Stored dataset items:

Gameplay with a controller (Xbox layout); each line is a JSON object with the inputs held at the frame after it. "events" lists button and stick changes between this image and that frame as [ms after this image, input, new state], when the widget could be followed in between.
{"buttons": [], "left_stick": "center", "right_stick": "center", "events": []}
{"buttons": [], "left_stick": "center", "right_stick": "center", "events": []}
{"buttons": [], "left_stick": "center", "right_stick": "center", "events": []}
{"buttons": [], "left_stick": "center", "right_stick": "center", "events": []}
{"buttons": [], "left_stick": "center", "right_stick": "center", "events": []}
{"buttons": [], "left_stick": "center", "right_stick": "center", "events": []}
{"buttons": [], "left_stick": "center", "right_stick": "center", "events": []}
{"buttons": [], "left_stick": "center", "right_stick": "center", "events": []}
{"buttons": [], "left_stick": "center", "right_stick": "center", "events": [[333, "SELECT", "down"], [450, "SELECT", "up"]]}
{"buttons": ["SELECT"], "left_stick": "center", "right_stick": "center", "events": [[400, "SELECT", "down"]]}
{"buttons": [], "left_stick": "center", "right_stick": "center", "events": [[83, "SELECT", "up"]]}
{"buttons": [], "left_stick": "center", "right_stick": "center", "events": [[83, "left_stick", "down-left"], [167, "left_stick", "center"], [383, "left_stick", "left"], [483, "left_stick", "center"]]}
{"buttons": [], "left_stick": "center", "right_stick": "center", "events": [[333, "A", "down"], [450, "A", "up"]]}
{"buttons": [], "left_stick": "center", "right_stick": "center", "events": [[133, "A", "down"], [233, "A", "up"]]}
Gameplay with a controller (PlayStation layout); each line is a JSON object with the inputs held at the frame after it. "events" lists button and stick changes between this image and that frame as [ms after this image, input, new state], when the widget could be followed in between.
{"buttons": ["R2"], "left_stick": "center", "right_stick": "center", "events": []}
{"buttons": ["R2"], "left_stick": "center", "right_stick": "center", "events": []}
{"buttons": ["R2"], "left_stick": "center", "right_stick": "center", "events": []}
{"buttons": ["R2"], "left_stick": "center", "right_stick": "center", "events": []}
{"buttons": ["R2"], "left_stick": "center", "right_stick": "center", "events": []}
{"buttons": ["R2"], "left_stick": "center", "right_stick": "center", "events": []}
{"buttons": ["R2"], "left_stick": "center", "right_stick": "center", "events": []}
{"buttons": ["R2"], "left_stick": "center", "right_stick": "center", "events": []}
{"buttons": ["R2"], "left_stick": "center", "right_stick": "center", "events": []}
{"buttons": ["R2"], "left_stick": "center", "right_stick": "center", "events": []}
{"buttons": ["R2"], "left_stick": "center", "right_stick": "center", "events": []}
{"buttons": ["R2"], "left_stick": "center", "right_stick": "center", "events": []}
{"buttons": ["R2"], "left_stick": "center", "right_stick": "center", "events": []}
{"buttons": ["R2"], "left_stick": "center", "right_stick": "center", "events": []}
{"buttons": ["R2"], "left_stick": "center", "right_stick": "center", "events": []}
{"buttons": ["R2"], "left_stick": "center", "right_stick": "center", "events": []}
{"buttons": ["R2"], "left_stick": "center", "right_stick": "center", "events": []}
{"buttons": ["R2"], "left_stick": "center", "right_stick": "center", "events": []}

▶ _What this task involves_: Please copy each entry. Leave nothing out.

▶ _Answer to this problem_:
Gameplay with a controller (Xbox layout); each line is a JSON object with the inputs held at the frame after it. "events" lists button and stick changes between this image and that frame as [ms after this image, input, new state], when the widget could be followed in between.
{"buttons": [], "left_stick": "center", "right_stick": "center", "events": []}
{"buttons": [], "left_stick": "center", "right_stick": "center", "events": []}
{"buttons": [], "left_stick": "center", "right_stick": "center", "events": []}
{"buttons": [], "left_stick": "center", "right_stick": "center", "events": []}
{"buttons": [], "left_stick": "center", "right_stick": "center", "events": []}
{"buttons": [], "left_stick": "center", "right_stick": "center", "events": []}
{"buttons": [], "left_stick": "center", "right_stick": "center", "events": []}
{"buttons": [], "left_stick": "center", "right_stick": "center", "events": []}
{"buttons": [], "left_stick": "center", "right_stick": "center", "events": [[333, "SELECT", "down"], [450, "SELECT", "up"]]}
{"buttons": ["SELECT"], "left_stick": "center", "right_stick": "center", "events": [[400, "SELECT", "down"]]}
{"buttons": [], "left_stick": "center", "right_stick": "center", "events": [[83, "SELECT", "up"]]}
{"buttons": [], "left_stick": "center", "right_stick": "center", "events": [[83, "left_stick", "down-left"], [167, "left_stick", "center"], [383, "left_stick", "left"], [483, "left_stick", "center"]]}
{"buttons": [], "left_stick": "center", "right_stick": "center", "events": [[333, "A", "down"], [450, "A", "up"]]}
{"buttons": [], "left_stick": "center", "right_stick": "center", "events": [[133, "A", "down"], [233, "A", "up"]]}
Gameplay with a controller (PlayStation layout); each line is a JSON object with the inputs held at the frame after it. "events" lists button and stick changes between this image and that frame as [ms after this image, input, new state], when the widget could be followed in between.
{"buttons": ["R2"], "left_stick": "center", "right_stick": "center", "events": []}
{"buttons": ["R2"], "left_stick": "center", "right_stick": "center", "events": []}
{"buttons": ["R2"], "left_stick": "center", "right_stick": "center", "events": []}
{"buttons": ["R2"], "left_stick": "center", "right_stick": "center", "events": []}
{"buttons": ["R2"], "left_stick": "center", "right_stick": "center", "events": []}
{"buttons": ["R2"], "left_stick": "center", "right_stick": "center", "events": []}
{"buttons": ["R2"], "left_stick": "center", "right_stick": "center", "events": []}
{"buttons": ["R2"], "left_stick": "center", "right_stick": "center", "events": []}
{"buttons": ["R2"], "left_stick": "center", "right_stick": "center", "events": []}
{"buttons": ["R2"], "left_stick": "center", "right_stick": "center", "events": []}
{"buttons": ["R2"], "left_stick": "center", "right_stick": "center", "events": []}
{"buttons": ["R2"], "left_stick": "center", "right_stick": "center", "events": []}
{"buttons": ["R2"], "left_stick": "center", "right_stick": "center", "events": []}
{"buttons": ["R2"], "left_stick": "center", "right_stick": "center", "events": []}
{"buttons": ["R2"], "left_stick": "center", "right_stick": "center", "events": []}
{"buttons": ["R2"], "left_stick": "center", "right_stick": "center", "events": []}
{"buttons": ["R2"], "left_stick": "center", "right_stick": "center", "events": []}
{"buttons": ["R2"], "left_stick": "center", "right_stick": "center", "events": []}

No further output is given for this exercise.